↓↓↓

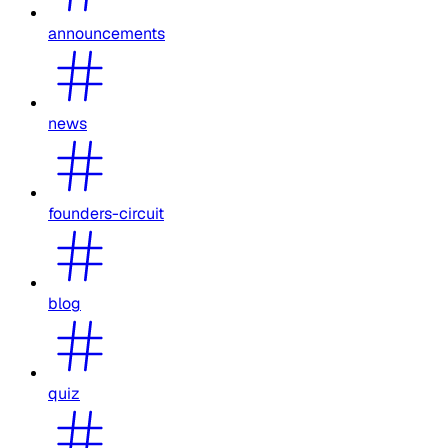
announcements
news
founders-circuit
blog
quiz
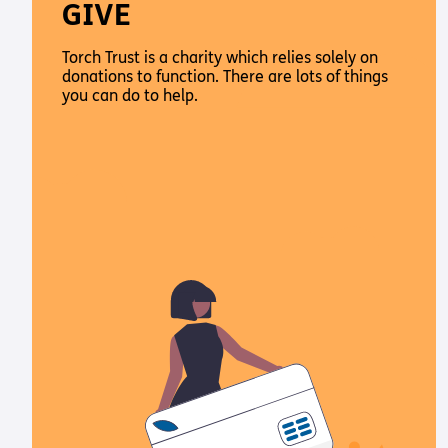
GIVE
Torch Trust is a charity which relies solely on
donations to function. There are lots of things
you can do to help.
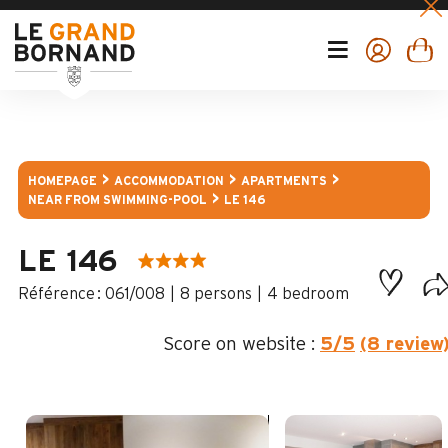
HOMEPAGE
ACCOMMODATION
APARTMENTS
NEAR FROM SWIMMING-POOL
LE 146
LE 146
:
061/008
8 persons
4 bedroom
Score on website :
5
/5
(8 review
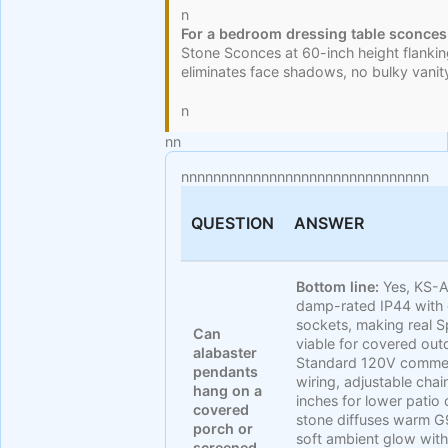
n
For a bedroom dressing table sconces
Stone Sconces at 60-inch height flanking
eliminates face shadows, no bulky vanit
n
n
n
nnnnnnnnnnnnnnnnnnnnnnnnnnnnnnn
QUESTION
ANSWER
Bottom line:
Yes, KS-A
damp-rated IP44 with
sockets, making real S
Can
viable for covered out
alabaster
Standard 120V commerci
pendants
wiring, adjustable cha
hang on a
inches for lower patio c
covered
stone diffuses warm G
porch or
soft ambient glow with
screened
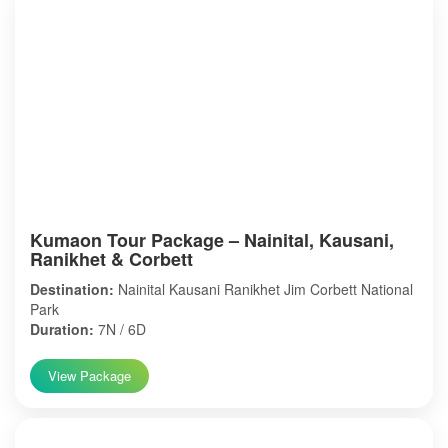
Kumaon Tour Package – Nainital, Kausani,
Ranikhet & Corbett
Destination:
Nainital Kausani Ranikhet Jim Corbett National
Park
Duration:
7N / 6D
View Package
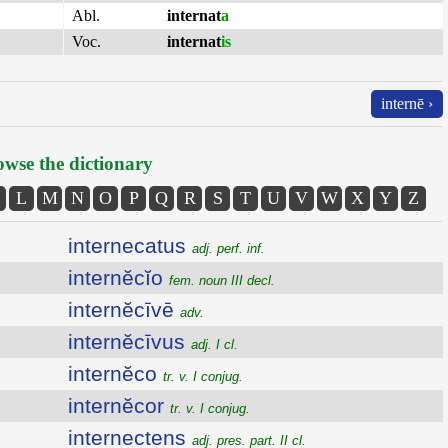
Abl.
internat
a
Voc.
internat
is
internē ›
wse the dictionary
L
M
N
O
P
Q
R
S
T
U
V
W
X
Y
Z
internecatus
adj. perf. inf.
internĕcĭo
fem. noun III decl.
internĕcīvē
adv.
internĕcīvus
adj. I cl.
internĕco
tr. v. I conjug.
internĕcor
tr. v. I conjug.
internectens
adj. pres. part. II cl.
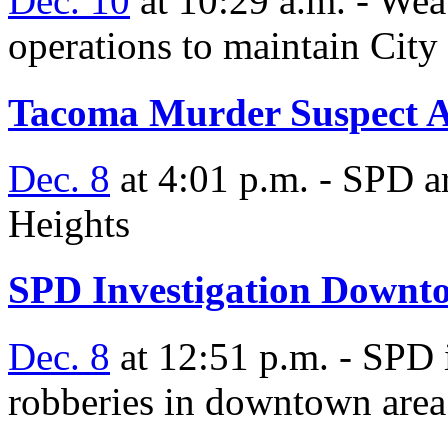
Dec. 10
at 10:29 a.m. - Weat
operations to maintain City a
Tacoma Murder Suspect A
Dec. 8
at 4:01 p.m. - SPD a
Heights
SPD Investigation Downt
Dec. 8
at 12:51 p.m. - SPD 
robberies in downtown area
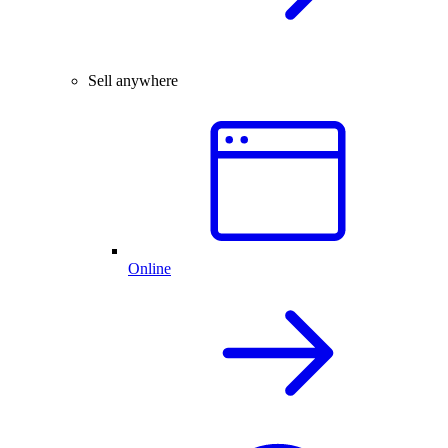
Sell anywhere
Online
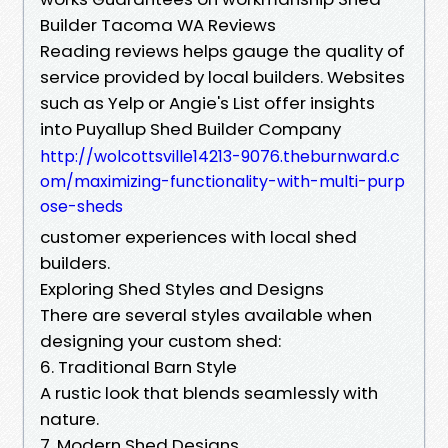
Builder Tacoma WA Reviews
Reading reviews helps gauge the quality of
service provided by local builders. Websites
such as Yelp or Angie's List offer insights
into Puyallup Shed Builder Company
http://wolcottsville14213-9076.theburnward.c
om/maximizing-functionality-with-multi-purp
ose-sheds
customer experiences with local shed
builders.
Exploring Shed Styles and Designs
There are several styles available when
designing your custom shed:
6. Traditional Barn Style
A rustic look that blends seamlessly with
nature.
7. Modern Shed Designs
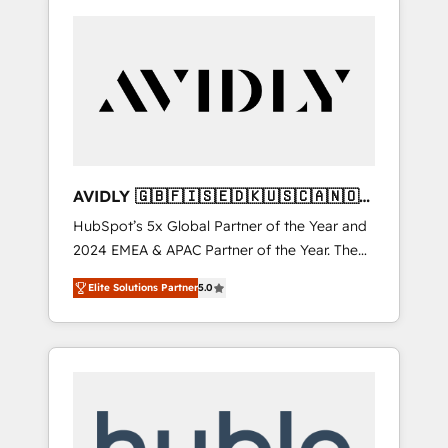
AVIDLY 🇬🇧🇫🇮🇸🇪🇩🇰🇺🇸🇨🇦🇳🇴
🇩🇪🇦🇺🇳🇿
HubSpot’s 5x Global Partner of the Year and
2024 EMEA & APAC Partner of the Year. The
world’s most experienced and fully
Elite Solutions Partner
5.0
accredited HubSpot Solutions Partner. 🚀
With 2,750+ HubSpot projects delivered and
370+ specialists across EMEA, APAC and NAM,
we de-risk complex CRM programmes and
accelerate ROI across every HubSpot Hub. 🧭
From multi-region migrations to AI-powered
automation, we turn complexity into clarity,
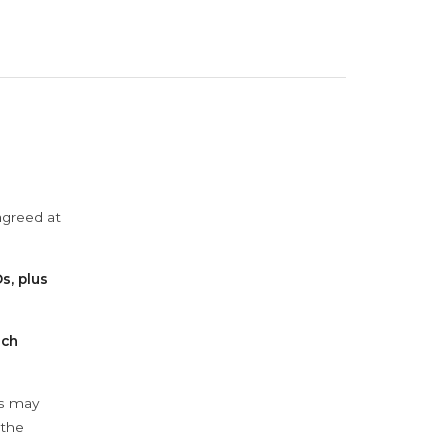
agreed at
s, plus
ach
ys may
 the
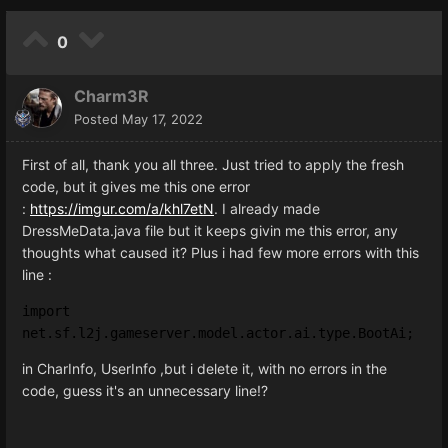
0
Charm3R
Posted
May 17, 2022
First of all, thank you all three. Just tried to apply the fresh
code, but it gives me this one error
:
https://imgur.com/a/khl7etN
. I already made
DressMeData.java file but it keeps givin me this error, any
thoughts what caused it? Plus i had few more errors with this
line
:
import 
net.sf.l2j.gameserver.model.actor.ai.type.BootAi;
in CharInfo, UserInfo ,but i delete it, with no errors in the
code, guess it's an unnecessary line!?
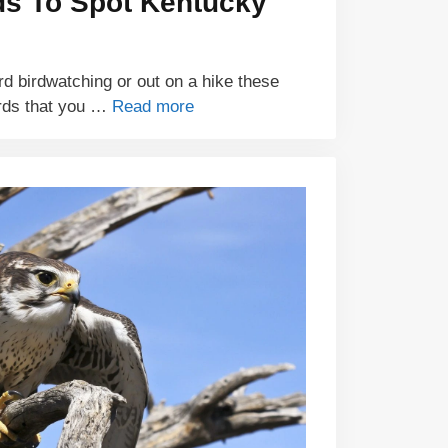
ds To Spot Kentucky
d birdwatching or out on a hike these
rds that you …
Read more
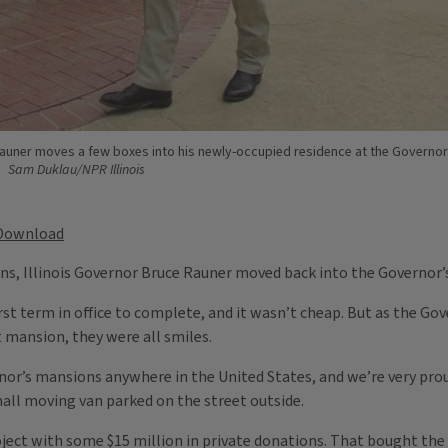
auner moves a few boxes into his newly-occupied residence at the Governor
Sam Duklau/NPR Illinois
Download
ns, Illinois Governor Bruce Rauner moved back into the Governor’
first term in office to complete, and it wasn’t cheap. But as the Gov
t mansion, they were all smiles.
rnor’s mansions anywhere in the United States, and we’re very proud
all moving van parked on the street outside.
project with some $15 million in private donations. That bought t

↑↑↑

# Qué hacer
Transcribe sin ningún cambio las líneas de arriba, desde la que contiene "Builder Tacoma WA Reviews" hasta la que contiene "7. Modern Shed Designs", ambas incluidas.

# Respuesta
Builder Tacoma WA Reviews
Reading reviews helps gauge the quality of
service provided by local builders. Websites
such as Yelp or Angie's List offer insights
into Puyallup Shed Builder Company
http://wolcottsville14213-9076.theburnward.c
om/maximizing-functionality-with-multi-purp
ose-sheds
customer experiences with local shed
builders.
Exploring Shed Styles and Designs
There are several styles available when
designing your custom shed:
6. Traditional Barn Style
A rustic look that blends seamlessly with
nature.
7. Modern Shed Designs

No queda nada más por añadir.